Dara mondar-mandir di kamarnya, dari raut wajahnya tampak jelas bahwa ia tengah gelisah.
Ingatannya berputar, mengingat pengakuan Indi semalam.
"Apa? 10 juta? Kamu buat apa, In? Uang sebanyak itu?" cecar Dara terkejut saat mendengar nominal angka yang di sebutkan Indi.
"Ng ... nggak sebanyak itu Mbak, Indi waktu itu cuma pinjem 5 juta tapi nggak tahu kenapa pas nagih si Hans bilang jadi 10 juta sama bunganya. Ya itu baru Indi tahu kalau ternyata ibunya dia itu rentenir. Makanya Indi minta ibu cepet-cepet anterin Indi kesini supaya nggak di kejar-kejar lagi sama mereka, tapi tahunya malah di ikutin sampe kesini," terang Indi dengan raut menyesal.

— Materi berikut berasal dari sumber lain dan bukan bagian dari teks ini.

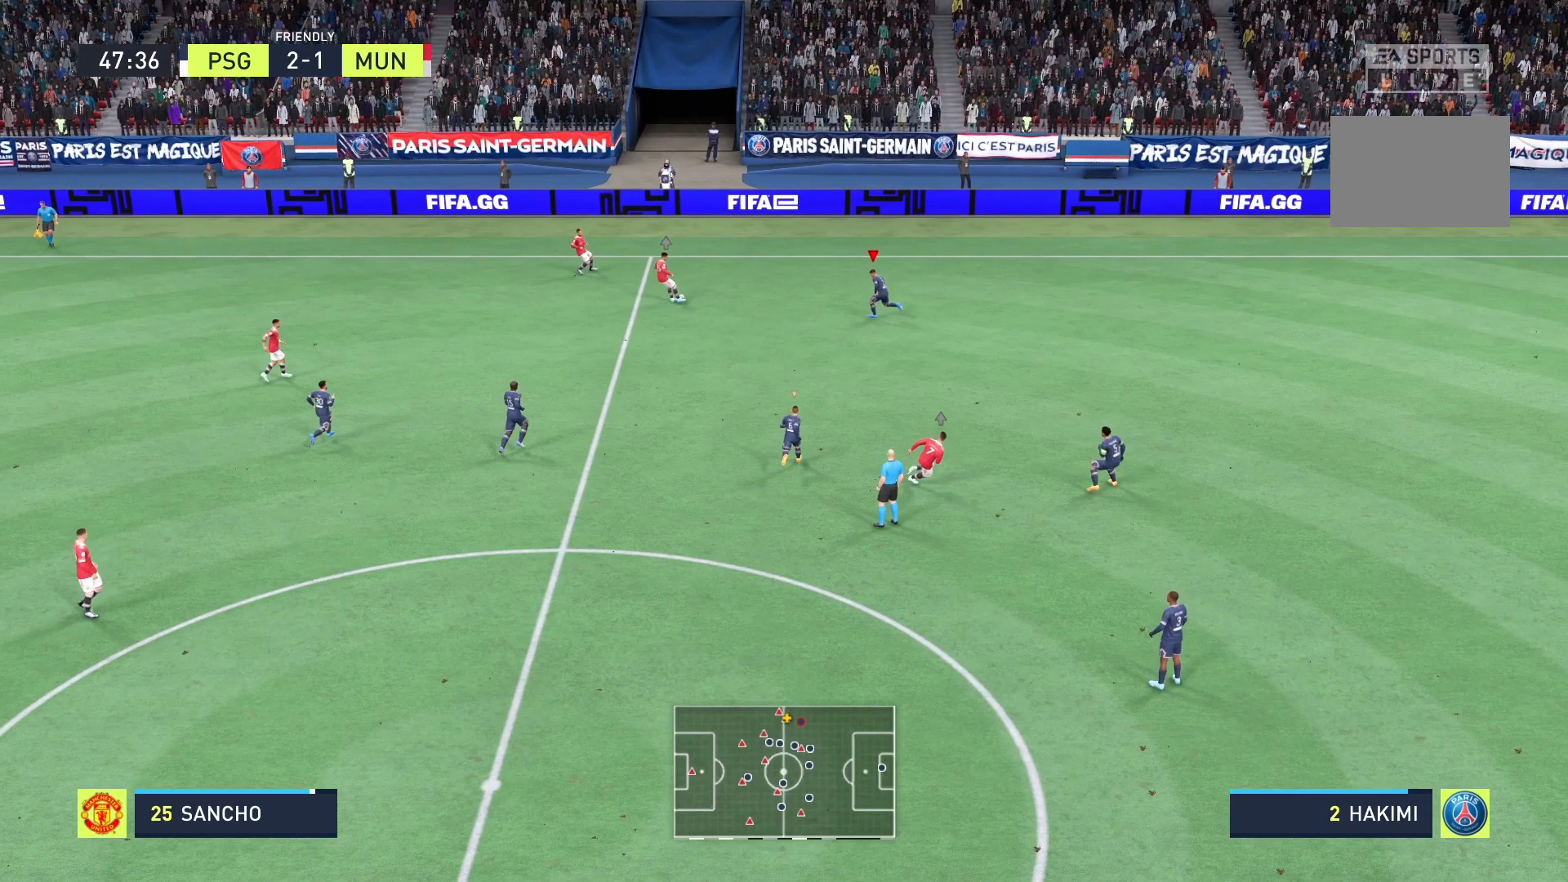
{"buttons": ["R2"], "left_stick": "up-right", "right_stick": "center", "events": [[83, "A", "up"], [83, "left_stick", "up-right"]]}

"Terus kamu pake apa uang itu?"
"Buat ... hmmm buat beli hape ini, Mbak," desis Indi takut-takut sambil memperlihatkan ponselnya yang memang masih tampak baru dan mengkilap.
Dara menepuk keningnya pelan, kemudian mendengus kasar sebelum akhirnya beranjak menuju pintu keluar.
Indi panik, mengikuti Dara dengan tergesa-gesa dan meraih lengannya.
"Mbak, Mbak tolong jangan kasih tahu ibu, Mbak," pinta Indi memelas, bahkan kini posisinya menggantung di lengan Dara tanpa peduli kalau tubuhnya yang berisi itu lumayan berat.
Dara menepis tangan Indi sampai dia terjatuh dan memegangi bokong montoknya yang mencium lantai.
"Mbak nggak akan ngadu apa-apa sama ibu, tapi sebagai hukumannya kamu harus atasi masalah yang sudah kamu buat sendiri itu. Tanpa melibatkan siapapun! Belajarlah dewasa, Dek." Dara bergegas berlalu dari hadapan Indi dengan raut wajah masam.
****
"Kamu kenapa, Nduk?" tanya Bu Maryam yang rupanya sudah berada di dalam kamar Dara.
Dara terkesiap.
"Ibu, kok nggak ketok pintu dulu?" protes Dara menutupi kekagetannya.
Bu Maryam mencebik.
"Sampai panas ini lo tangan ibu ngetik pintu, tapi nyahut saja kamu nggak," jawab Bu Maryam.
Dara menghela nafas, menyadari kesalahannya. Terlalu larut dalam alam pikiran sendiri sampai menyalahkan orang lain tanpa bertanya.
"Nuwun Sewu, Bu. Dara nggak denger," ucap Dara lirih.
"Wes nggak apa-apa, kamu lagi apa di sini? Ibu mau pulang, kamu nggak mau nganterin?" tandas Bu Maryam.
Dara menepuk jidatnya berulang kali, karena lagi-lagi melupakan hal yang penting hari ini karena terlalu banyak pikiran. Padahal yang ada di pikirannya sekarang ya cuma Indi seorang.
"Sudah, ayo ke depan. Anak-anak sudah pada ribut itu nggak boleh Ibu pulang," ajak Bu Maryam mendahului Dara menuju keluar.
Dara membuntuti ibunya, sampai di ruang tamu yang berdekatan dengan teras tampak si kembar sedang menggelendot manja di pelukan Fatan.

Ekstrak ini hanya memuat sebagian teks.